At Johnson & Johnson, we believe health is everything. Our strength in healthcare innovation empowers us to build a world where complex diseases are prevented, treated, and cured, where treatments are smarter and less invasive, and solutions are personal. Through our expertise in Innovative Medicine and MedTech, we are uniquely positioned to innovate across the full spectrum of healthcare solutions today to deliver the breakthroughs of tomorrow, and profoundly impact health for humanity. Learn more at https://www.jnj.com/.
As a Quality Engineer, you will provide support for product and process development projects and the production process, as well as support in the implementation, improvement and development of the quality policy and the quality system in order to guarantee the quality of the goods produced by AMO Groningen.
What you will be doing:
- Ensure quality assurance within product and process development projects
- Perform and assess statistical analyzes and support the implementation of statistical process control techniques, sampling schemes and other quality techniques
- Assess and partly determine specifications for raw materials and consumables, processes, semi-finished products and end products in relation to internal and external quality standards
- Drafting and reviewing protocols and reports
- Review all changes to product specifications
- Advising, reviewing and approving changes in products/processes or systems, in line with the applicable procedures. Approving all QMS related procedures and work instructions
- Continuous improvement of the focus area in response to regulatory developments, trends, deviations or other data-driven input
- Addressing non-conformities within production and taking care o f internal escalations
- Guiding planned deviations from the production process
- Advsing, reviewing and (approving) changes in production processes, in line with the applicable procedures
- Analyzing data on rejects within the production process for continuous improvement and reducing or eliminating sources of variation within the production process
- Provide support regarding the qualification of equipment/process/computerized systems ensuring that the validation approach, output and documentation comply with applicable procedures.
Qualifications
We would love to hear from you, if you have the following essential requirements:
- HBO education (preferably in the direction of Technology)

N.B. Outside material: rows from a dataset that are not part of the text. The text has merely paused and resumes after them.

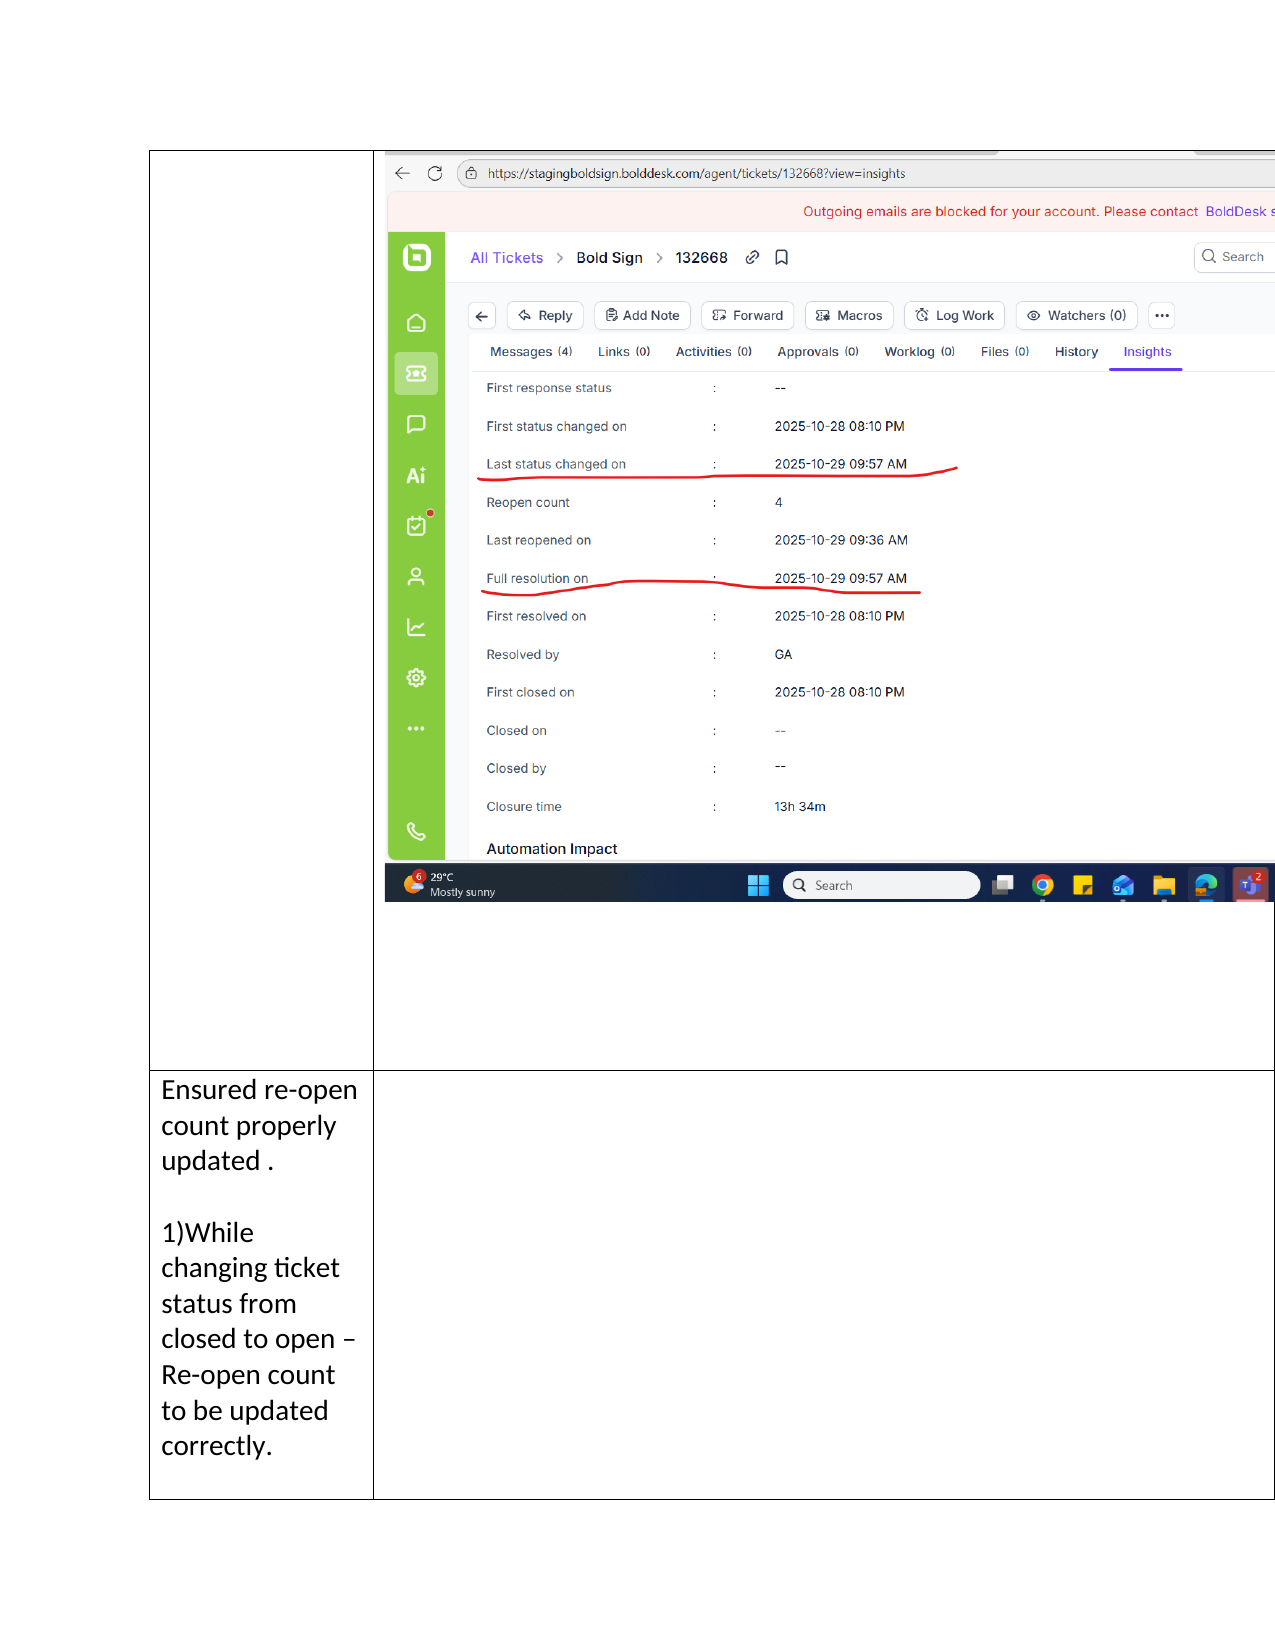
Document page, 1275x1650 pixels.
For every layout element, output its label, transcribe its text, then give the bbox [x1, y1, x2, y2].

table_cell [374, 1071, 1274, 1499]
table_cell Ensured re-open count properly updated . 1)While changing ticket status from closed to open – Re-open count to be updated correctly. [150, 1071, 373, 1499]
table_cell [374, 151, 1274, 1070]
table_cell [150, 151, 373, 1070]
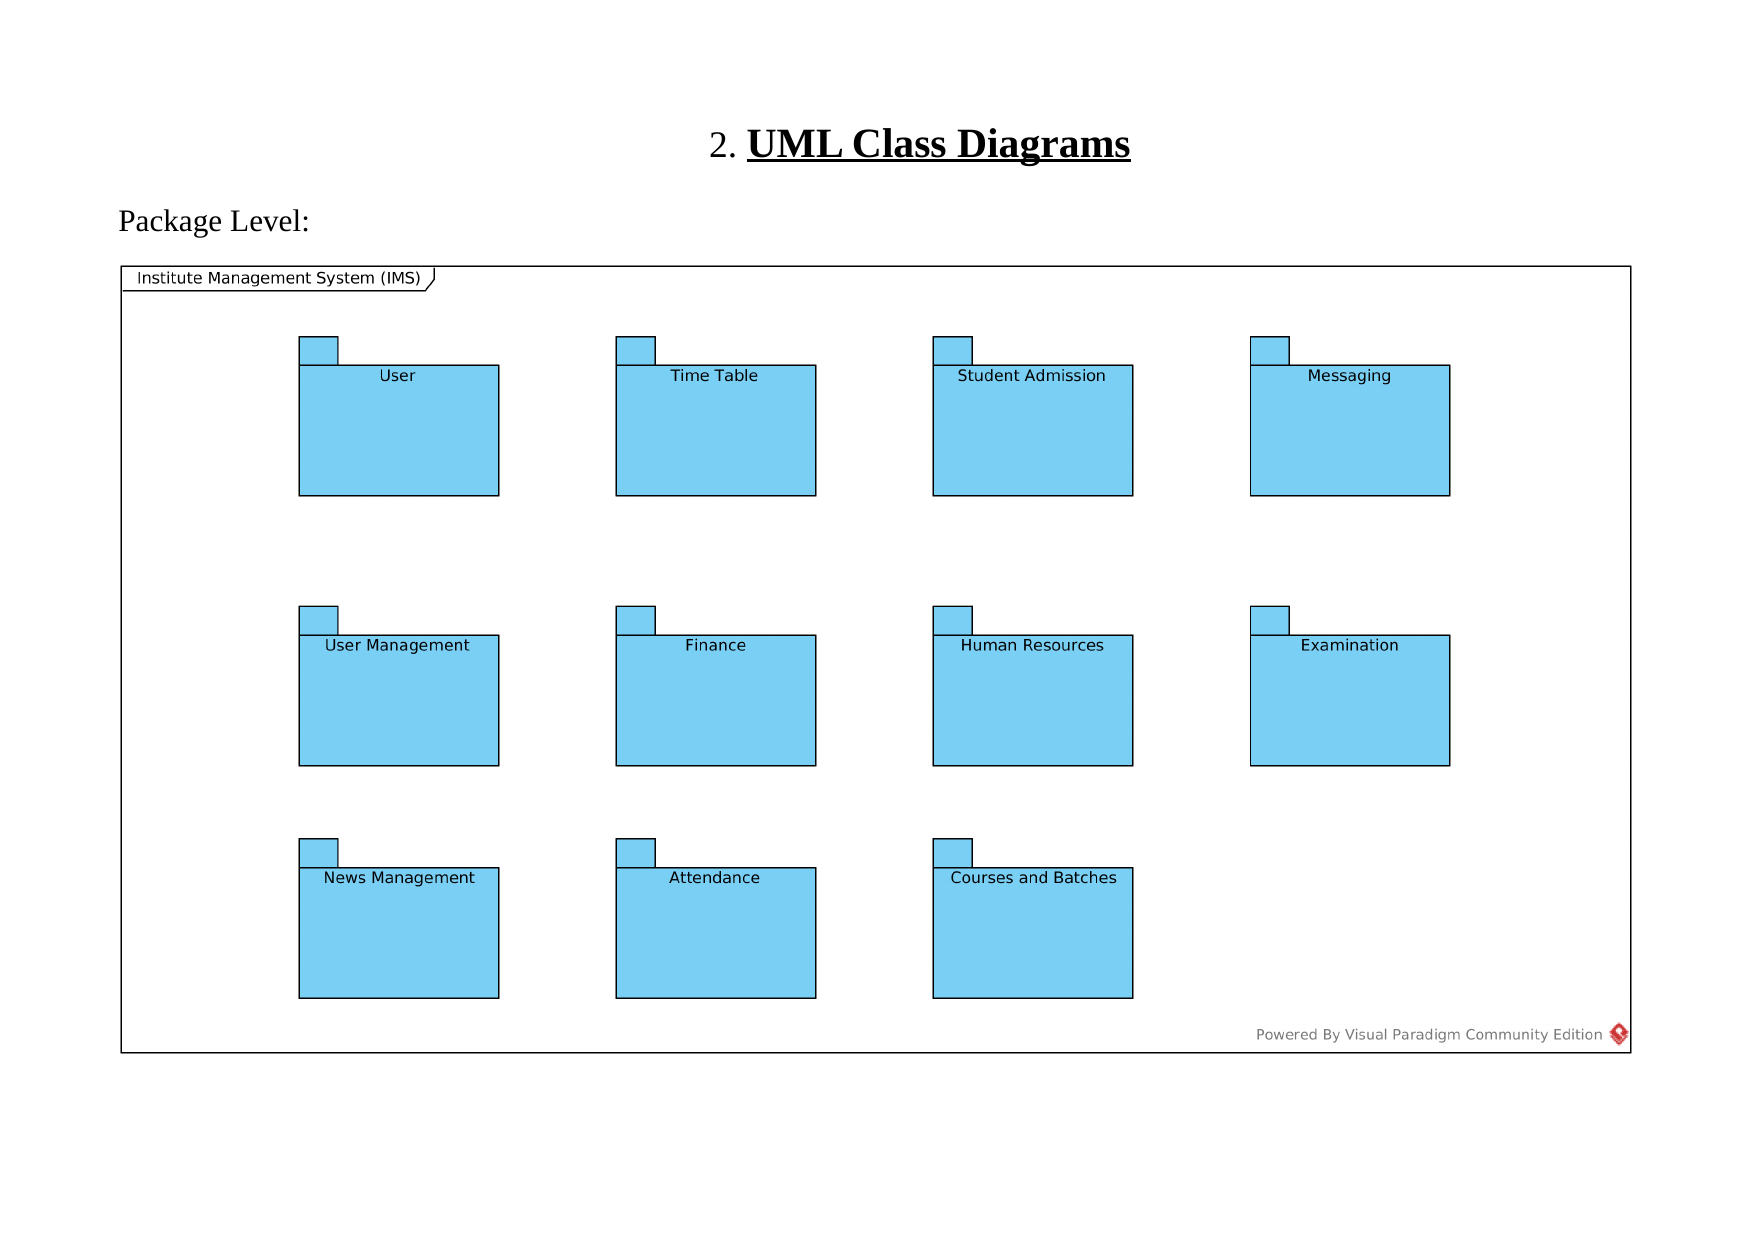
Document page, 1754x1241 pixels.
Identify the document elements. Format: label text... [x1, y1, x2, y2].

text 2. UML Class Diagrams [118, 118, 1636, 166]
text Package Level: [118, 202, 1636, 238]
picture [118, 263, 1636, 1058]
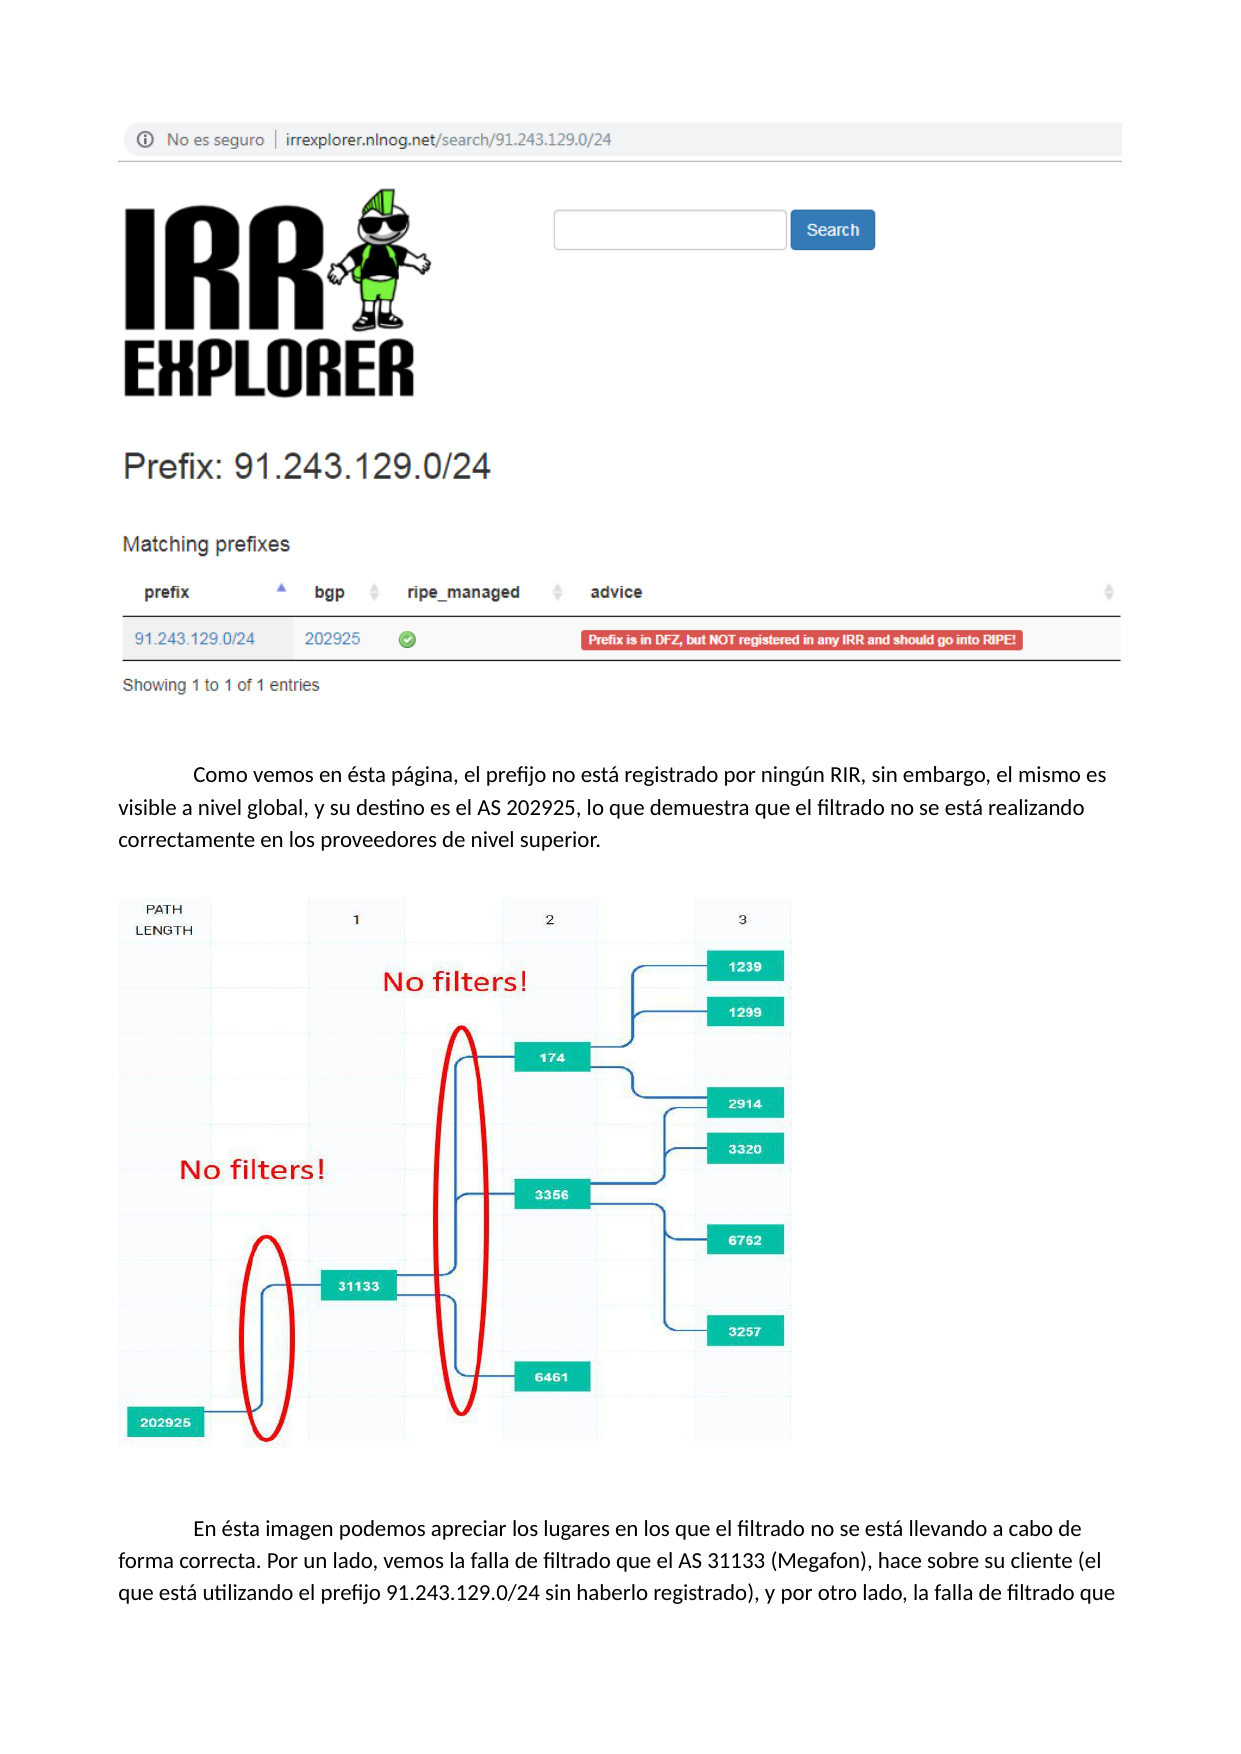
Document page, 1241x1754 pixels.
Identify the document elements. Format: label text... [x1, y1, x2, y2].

text Como vemos en ésta página, el prefijo no está registrado por ningún RIR, sin embargo, el mismo es visible a nivel global, y su destino es el AS 202925, lo que demuestra que el filtrado no se está realizando correctamente en los proveedores de nivel superior. [118, 761, 1122, 853]
text En ésta imagen podemos apreciar los lugares en los que el filtrado no se está llevando a cabo de forma correcta. Por un lado, vemos la falla de filtrado que el AS 31133 (Megafon), hace sobre su cliente (el que está utilizando el prefijo 91.243.129.0/24 sin haberlo registrado), y por otro lado, la falla de filtrado que [118, 1514, 1122, 1607]
picture [118, 898, 793, 1455]
picture [118, 118, 1123, 704]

- 2-4 years of relevant work experience, preferably in the pharmaceutical or medical-device industry
- Knowledge in GMP, MDD/MDR, QSR CFR 820, ISO 13485, ISO 14971
- Quality Assurance Systems (QMS) and relevant work rules and procedures
- MS Office
- Validation of technical systems and processes, and statistics and quality improvement techniques
- Excellent command of Dutch and English language
DE&I Statement
For more than 130 years, diversity, equity & inclusion (DEI) has been a part of our cultural fabric at Johnson & Johnson and woven into how we do business every day. Rooted in Our Credo, the values of DEI fuel our pursuit to create a healthier, more equitable world. Our diverse workforce and culture of belonging accelerate innovation to solve the world’s most pressing healthcare challenges.
We know that the success of our business – and our ability to deliver meaningful solutions – depends on how well we understand and meet the diverse needs of the communities we serve. Which is why we foster a culture of inclusion and belonging where all perspectives, abilities and experiences are valued and our people can reach their potential.
At Johnson & Johnson, we all belong.